Evolution of the matK Gene in Ferns

In the seed plants, the matK gene found in the chloroplast genome is often used as a phylogenetic marker. The presence of both highly conserved and highly variable regions makes it potentially useful in studies at a range of taxonomic levels. However, matK has not been used in studies of ferns because the universal primers used in other taxa do not work. In most land plants the matK gene is located within an intron of the trnK gene and is thought to play a role in splicing out the intron. However in the lineage leading to most fern species, a large inversion separated one trnK exon and part of the intron from matK. In the recently completed Adiantum capillus-veneris genome, the trnK gene is no longer present yet the matK sequence is still recognizable, suggesting that matK still has some function. We are interested in using ratios of nonsynonymous and synonymous mutations to look for evidence of differences in selective pressure on the matK sequence in taxa with and without trnK. In addition, we are developing universal primers to amplify and sequence matK in other fern taxa. Aaron Duffy is working on this project.

Breeding Biology and Population Genetics of Maguire Primrose

Maguire primrose is a locally endemic plant of northern Utah, USA, with a total known range of less than 20 km2. A previous study found evidence for strong differentiation among local populations at 4 allozyme loci. We reexamined populations using 165 AFLP loci and found further evidence of unusually strong genetic structure. We also found an apparently fixed nucleotide difference between populations for a noncoding region of chloroplast DNA, mirroring the patterns seen for AFLP loci. Furthermore, we tested the hypothesis that the current population structure is the result of breeding barriers between plants from different populations.

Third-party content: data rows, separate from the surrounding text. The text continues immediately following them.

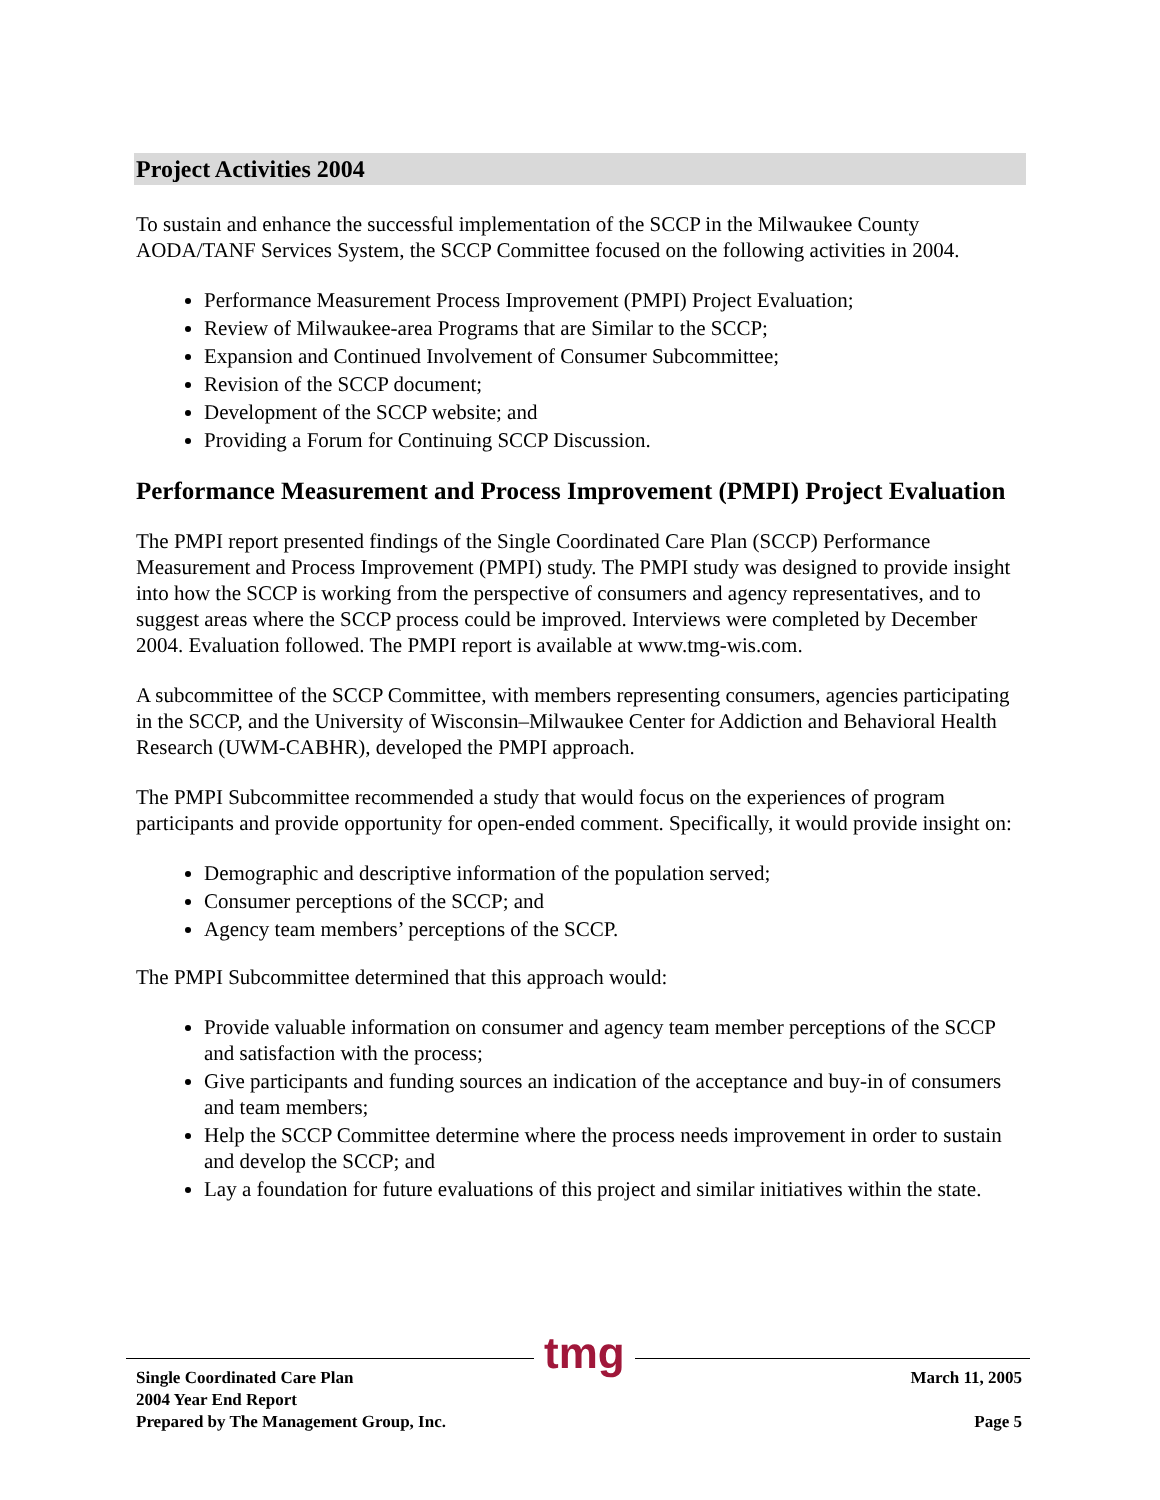Project Activities 2004
To sustain and enhance the successful implementation of the SCCP in the Milwaukee County AODA/TANF Services System, the SCCP Committee focused on the following activities in 2004.
Performance Measurement Process Improvement (PMPI) Project Evaluation;
Review of Milwaukee-area Programs that are Similar to the SCCP;
Expansion and Continued Involvement of Consumer Subcommittee;
Revision of the SCCP document;
Development of the SCCP website; and
Providing a Forum for Continuing SCCP Discussion.
Performance Measurement and Process Improvement (PMPI) Project Evaluation
The PMPI report presented findings of the Single Coordinated Care Plan (SCCP) Performance Measurement and Process Improvement (PMPI) study. The PMPI study was designed to provide insight into how the SCCP is working from the perspective of consumers and agency representatives, and to suggest areas where the SCCP process could be improved. Interviews were completed by December 2004. Evaluation followed. The PMPI report is available at www.tmg-wis.com.
A subcommittee of the SCCP Committee, with members representing consumers, agencies participating in the SCCP, and the University of Wisconsin–Milwaukee Center for Addiction and Behavioral Health Research (UWM-CABHR), developed the PMPI approach.
The PMPI Subcommittee recommended a study that would focus on the experiences of program participants and provide opportunity for open-ended comment. Specifically, it would provide insight on:
Demographic and descriptive information of the population served;
Consumer perceptions of the SCCP; and
Agency team members’ perceptions of the SCCP.
The PMPI Subcommittee determined that this approach would:
Provide valuable information on consumer and agency team member perceptions of the SCCP and satisfaction with the process;
Give participants and funding sources an indication of the acceptance and buy-in of consumers and team members;
Help the SCCP Committee determine where the process needs improvement in order to sustain and develop the SCCP; and
Lay a foundation for future evaluations of this project and similar initiatives within the state.
tmg
Single Coordinated Care Plan
2004 Year End Report
Prepared by The Management Group, Inc.
March 11, 2005
Page 5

We made controlled hand-pollinated crosses and found that interpopulation crosses did not set significantly fewer seeds than intrapopulation crosses. Thus, we found no evidence of breeding barriers to explain these genetic patterns. As part of his masters thesis project, Jacob Davidson examined the breeding system and found that this species is primarily outcrossing and requires an insect pollinator. The most common floral visitors are anthophorid bees. See Jake's paper published in Plant Species Biology here

Independent Gametophyte Populations

The typical fern lifecycle consists of two alternating generations - a diploid sporophyte generation that produces spores by meiosis, and a haploid gametophyte generation that produces gametes that fuse to form a zygote through fertilization. Deviations from this "typical" life cycle are fairly common and include forms of asexual reproduction which allow one generation to postpone or avoid transition. Differences in ecological or environmental tolerance of generations have been found, and these differences, combined with long distance spore dispersal, can lead to spores germinating in locations that are not suitable for sporophytes. If the locations are suitable for gametophytes and they reproduce asexually, independent gametophyte populations can be established. The two most well-known fern species with independent gametophyte populations in North America are Trichomanes intricatum and Vittaria appalachiana. The highly reduced plants live in dark, humid, temperature moderated microhabitats on rock outcroppings throughout eastern North America. We are interested in using the distribution of genetic variation within and among populations to better understand their origins and evolutionary history. In addition, since there is evidence that the populations of these two species have existed without sexual reproduction for differing lengths of time, we hope to use them to test expectations of the long-term genetic effects of obligate asexuality. This is part of the dissertation work of Aaron Duffy.